- **BRIEF**
The whole listing, apart from its images, should be restated word for word.

- **INFORMATION SUPPLIED**

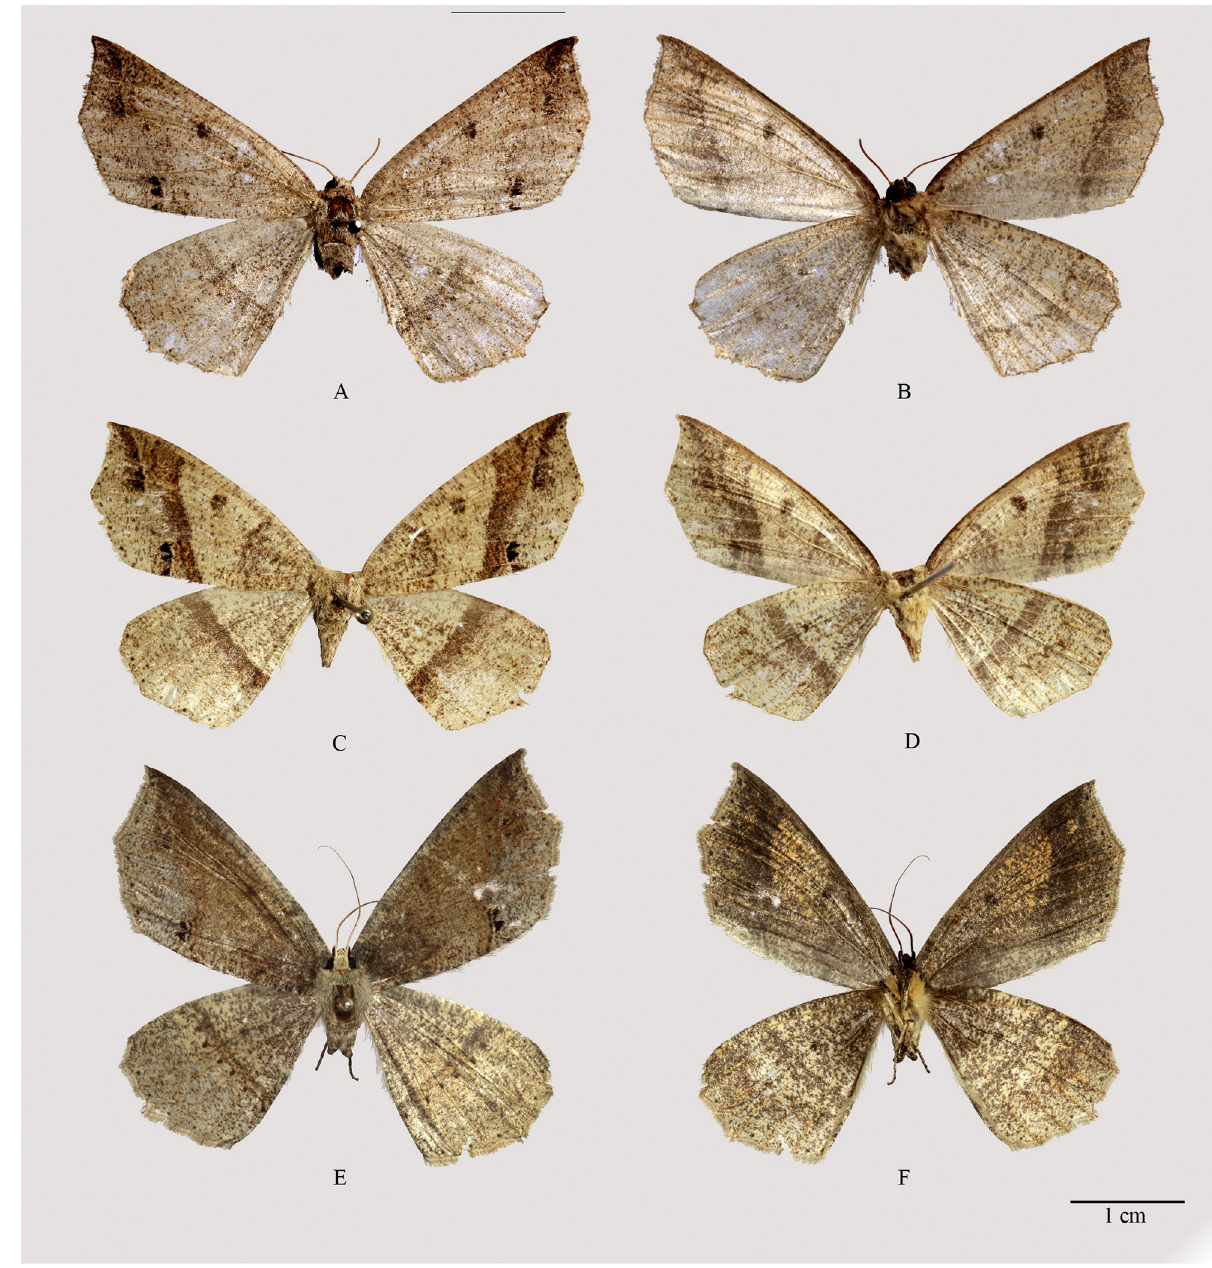
Fig 11. Habitus of Psyra variabilis . A. Holotype of P . variabilis ♂ B. Holotype of P . variabilis ♂ underside C. Paratype of P . variabilis ♂ from Uttarakhand D. Paratype of P . variabilis ♂ underside from Uttarakhand E. Paratype of P . variabilis ♂ from Sikkim F. Paratype of P . variabilis ♂ underside from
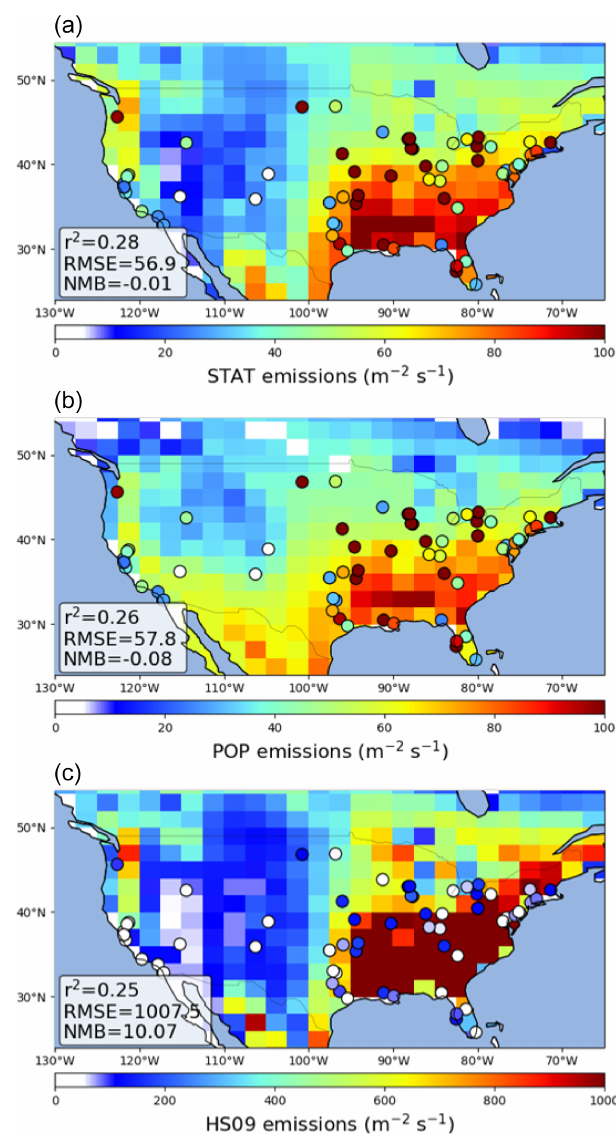
Figure 8. Comparison of GEOS-Chem simulated emission fluxes of fungal spores to emission fluxes derived from AAAAI observations for the statistical model (a) , the population model (b) and the HS09 model (c) . Note the different scale for the bottom figure. Statistics describing the comparisons are shown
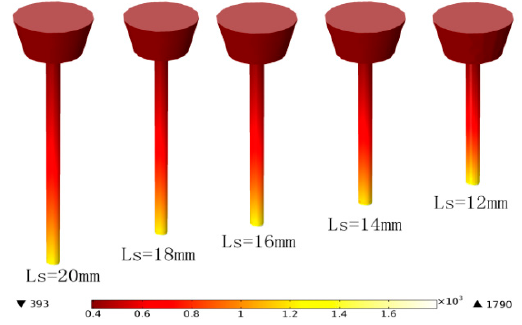
Sensors 2017 , 17 , 591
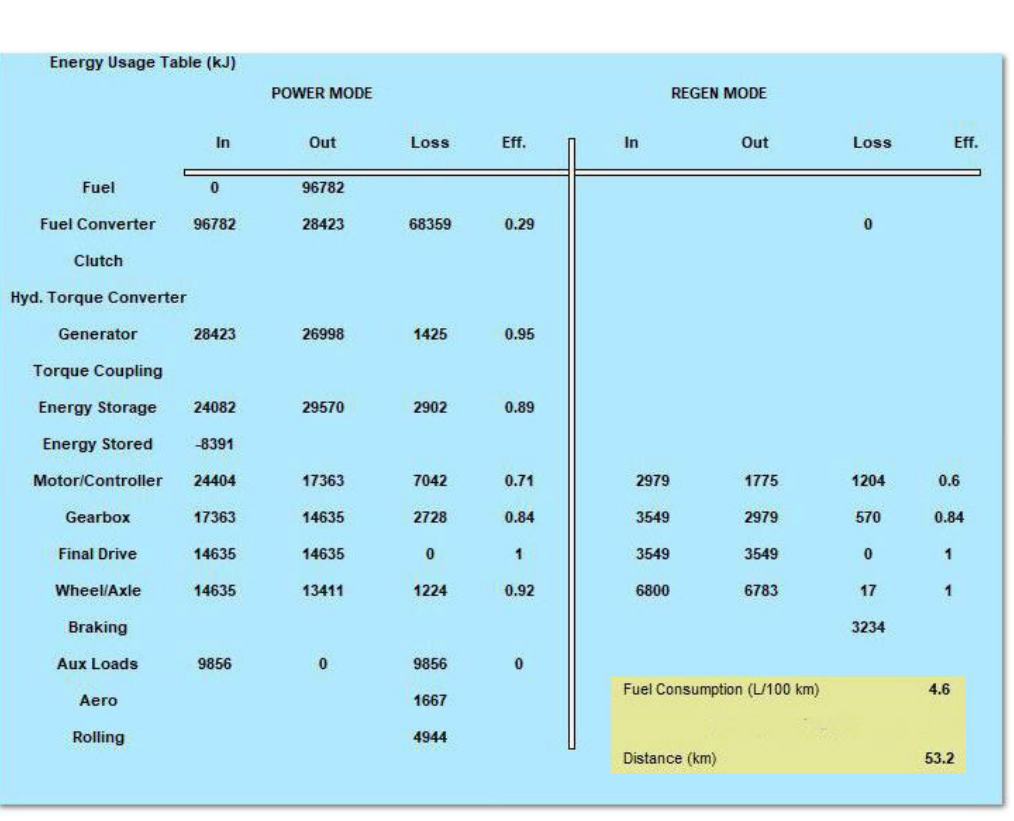
Table 17. WVUCITY cycle results.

- **EXPECTED ANSWER**
Fig 11. Habitus of Psyra variabilis . A. Holotype of P . variabilis ♂ B. Holotype of P . variabilis ♂ underside C. Paratype of P . variabilis ♂ from Uttarakhand D. Paratype of P . variabilis ♂ underside from Uttarakhand E. Paratype of P . variabilis ♂ from Sikkim F. Paratype of P . variabilis ♂ underside from
Figure 8. Comparison of GEOS-Chem simulated emission fluxes of fungal spores to emission fluxes derived from AAAAI observations for the statistical model (a) , the population model (b) and the HS09 model (c) . Note the different scale for the bottom figure. Statistics describing the comparisons are shown
Sensors 2017 , 17 , 591
Table 17. WVUCITY cycle results.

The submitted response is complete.